→ Problem description:
Reproduce the open-source RAG post word for word, everything from "RAG Step-by-Step: Open" down to "calls an API.".

→ Supplied passage:
########
RAG Step-by-Step: Open Source Edition

In a previous post, I demonstrated how to implement RAG using the Load-Transform-Embed-Store workflow. I've updated the RAG Step-by-Step repository with an open-source example.

Why open source?

The most common reason for using open source versus a service is cost. This is especially true with generative AI. Services often require a credit card to access their API, and every request costs. Charges are typically small and fractional but add up when writing and debugging code. Another reason is keeping your data private. For example, you may be working with data restricted to a particular country. Open source is one way to meet legal requirements. Finally, open source requires hands-on work, so you get a much deeper understanding of what the software is doing than when your code calls an API.

What's the difference?

Building an open-source version of RAG Step-by-Step wasn't too different from building the SaSS version. Here's a list of changes.

Instead of using OpenAI GPT3.5 and Pincone, I used the localstack_ai which is a containerized environment with Ollama, llama2, and PostgreSQL with pgvector.
To create embeddings, sentence-transformers was used instead of OpenAI's text-embedding-3-small model.
########
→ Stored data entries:
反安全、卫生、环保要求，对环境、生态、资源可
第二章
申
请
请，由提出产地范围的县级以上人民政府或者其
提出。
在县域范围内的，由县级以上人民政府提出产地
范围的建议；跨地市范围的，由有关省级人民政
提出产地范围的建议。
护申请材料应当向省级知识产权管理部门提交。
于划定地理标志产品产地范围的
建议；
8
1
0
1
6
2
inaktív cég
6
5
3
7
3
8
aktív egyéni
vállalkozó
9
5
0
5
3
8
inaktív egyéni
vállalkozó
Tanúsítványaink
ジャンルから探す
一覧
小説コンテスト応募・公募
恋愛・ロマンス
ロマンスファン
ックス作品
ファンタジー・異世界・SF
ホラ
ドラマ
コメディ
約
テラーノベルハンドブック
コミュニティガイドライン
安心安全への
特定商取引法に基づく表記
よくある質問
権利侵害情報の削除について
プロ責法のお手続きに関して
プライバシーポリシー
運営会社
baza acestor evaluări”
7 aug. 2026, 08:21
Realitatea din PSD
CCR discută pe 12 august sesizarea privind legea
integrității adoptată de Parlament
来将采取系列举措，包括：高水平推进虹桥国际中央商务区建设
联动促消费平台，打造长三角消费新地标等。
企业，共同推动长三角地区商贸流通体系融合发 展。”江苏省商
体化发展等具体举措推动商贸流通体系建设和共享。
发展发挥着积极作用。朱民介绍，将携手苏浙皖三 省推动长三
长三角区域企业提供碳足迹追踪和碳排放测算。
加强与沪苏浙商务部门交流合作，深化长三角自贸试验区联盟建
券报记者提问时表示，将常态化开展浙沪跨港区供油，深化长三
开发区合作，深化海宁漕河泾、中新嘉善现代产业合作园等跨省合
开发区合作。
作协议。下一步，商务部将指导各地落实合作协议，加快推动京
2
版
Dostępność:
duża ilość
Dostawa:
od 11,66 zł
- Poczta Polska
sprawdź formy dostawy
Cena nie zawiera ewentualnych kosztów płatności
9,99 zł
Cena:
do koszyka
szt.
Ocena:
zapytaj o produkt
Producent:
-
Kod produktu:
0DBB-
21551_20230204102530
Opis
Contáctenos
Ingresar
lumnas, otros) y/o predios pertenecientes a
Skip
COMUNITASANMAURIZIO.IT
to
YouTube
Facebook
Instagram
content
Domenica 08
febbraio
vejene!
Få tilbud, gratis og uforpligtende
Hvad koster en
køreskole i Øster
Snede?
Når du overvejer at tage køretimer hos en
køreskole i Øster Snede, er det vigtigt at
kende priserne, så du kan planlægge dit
########
→ Solution:
RAG Step-by-Step: Open Source Edition

In a previous post, I demonstrated how to implement RAG using the Load-Transform-Embed-Store workflow. I've updated the RAG Step-by-Step repository with an open-source example.

Why open source?

The most common reason for using open source versus a service is cost. This is especially true with generative AI. Services often require a credit card to access their API, and every request costs. Charges are typically small and fractional but add up when writing and debugging code. Another reason is keeping your data private. For example, you may be working with data restricted to a particular country. Open source is one way to meet legal requirements. Finally, open source requires hands-on work, so you get a much deeper understanding of what the software is doing than when your code calls an API.